Since the Saskatchewan Party tried to push nuclear power when first elected to office, it's heard from
the public about their grave (and justified) concerns.
Overall, while there is some support for nuclear power generation, the overwhelming response to this public consultation was that nuclear power generation should not be a choice for Saskatchewan,
whether it is intended to serve the needs of Saskatchewan people only,
or for a combination of Saskatchewan people and other provinces or
states.
It's heard from
international financial markets that nuclear development is seen as a major risk factor.
Moody’s Investors Services warns in its new report — “New Nuclear
Generation: Ratings Pressure Increasing” — that it may view nuclear
construction plans as a negative.
Moody’s worries that investment
in new nuclear is so costly that it amounts to a “bet the farm”
strategy. It increases business risk and operating risk.
It's heard from
other Canadian provinces about the lack of any economic basis for nuclear power.
The Ontario Energy Board has indicated that any price higher than $3,600
per kilowatt of power capacity would be uneconomical when costed
against alternatives such as natural gas and renewable energy options.
Bruce Power has indicated its intention to build two 1,000 megawatt
reactors in Saskatchewan at a cost of between $8 and $10 billion.
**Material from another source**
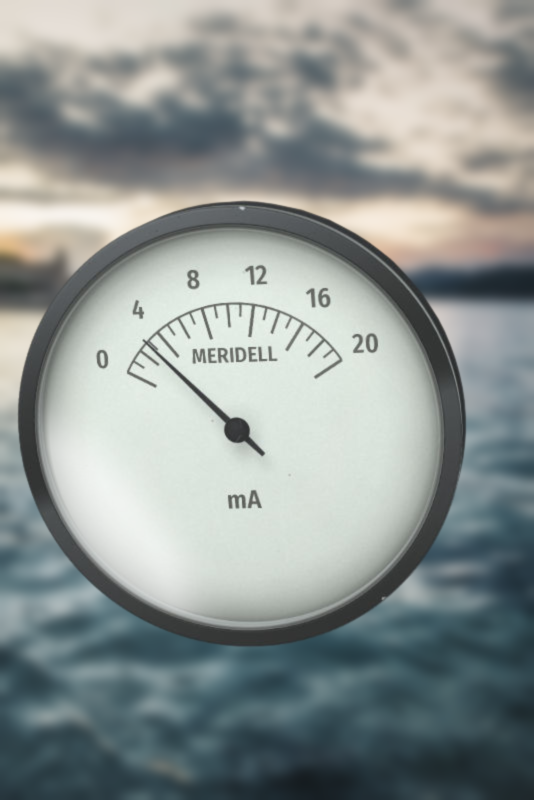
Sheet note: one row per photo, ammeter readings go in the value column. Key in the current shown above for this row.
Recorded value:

Using
Bruce Power’s conservative price estimate, its proposal works out to
approximately $4,000 per kilowatt – a price that exceeds the Ontario
Energy Board’s economical cutoff.
It's seen other countries phase out nuclear altogether, while facing a
reckoning from decades of generating hazardous waste without a plan to manage it.
When it comes to the big questions plaguing the world's scientists, they don't get much larger than this.
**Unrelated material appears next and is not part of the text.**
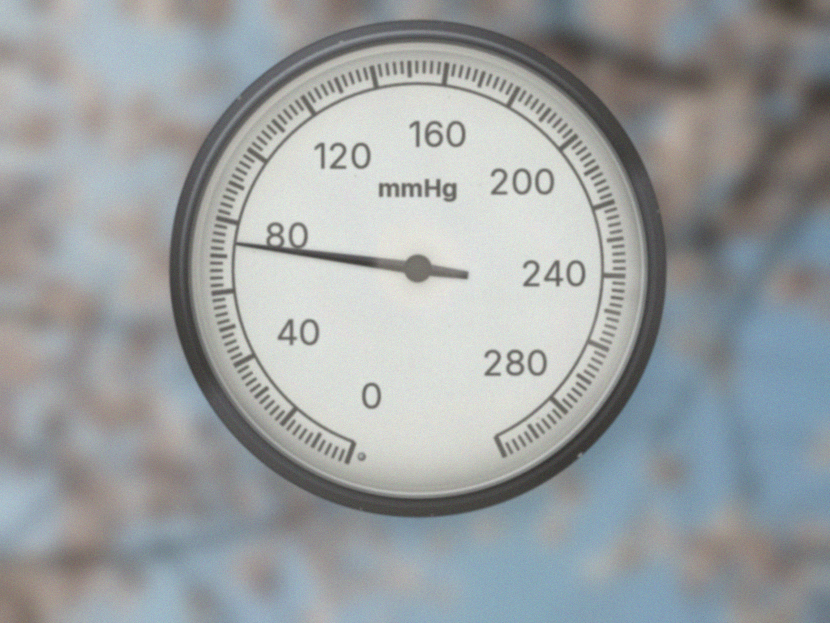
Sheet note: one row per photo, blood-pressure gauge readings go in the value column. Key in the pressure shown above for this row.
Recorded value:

Where do you safely bury more than
28,000 cubic meters -- roughly six Big Ben clock towers -- of deadly radioactive waste for the next million years?
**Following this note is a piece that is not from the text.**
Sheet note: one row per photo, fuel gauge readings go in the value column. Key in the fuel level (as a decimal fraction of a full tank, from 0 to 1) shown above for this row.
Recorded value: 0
This is the "wicked problem" facing Germany as it
closes all of its nuclear power plants in the coming years, according to Professor Miranda Schreurs, part of the team searching for a storage site.
Experts
are now hunting for somewhere to bury almost 2,000 containers of
high-level radioactive waste. The site must be beyond rock-solid, with
no groundwater or earthquakes that could cause a leakage.
The
technological challenges -- of transporting the lethal waste, finding a
material to encase it, and even communicating its existence to future
humans -- are huge.
And faced with all those voices confirming the folly of pushing nuclear power, Scott Moe's response has been...to
barge ahead based on the belief he doesn't have to listen to anybody.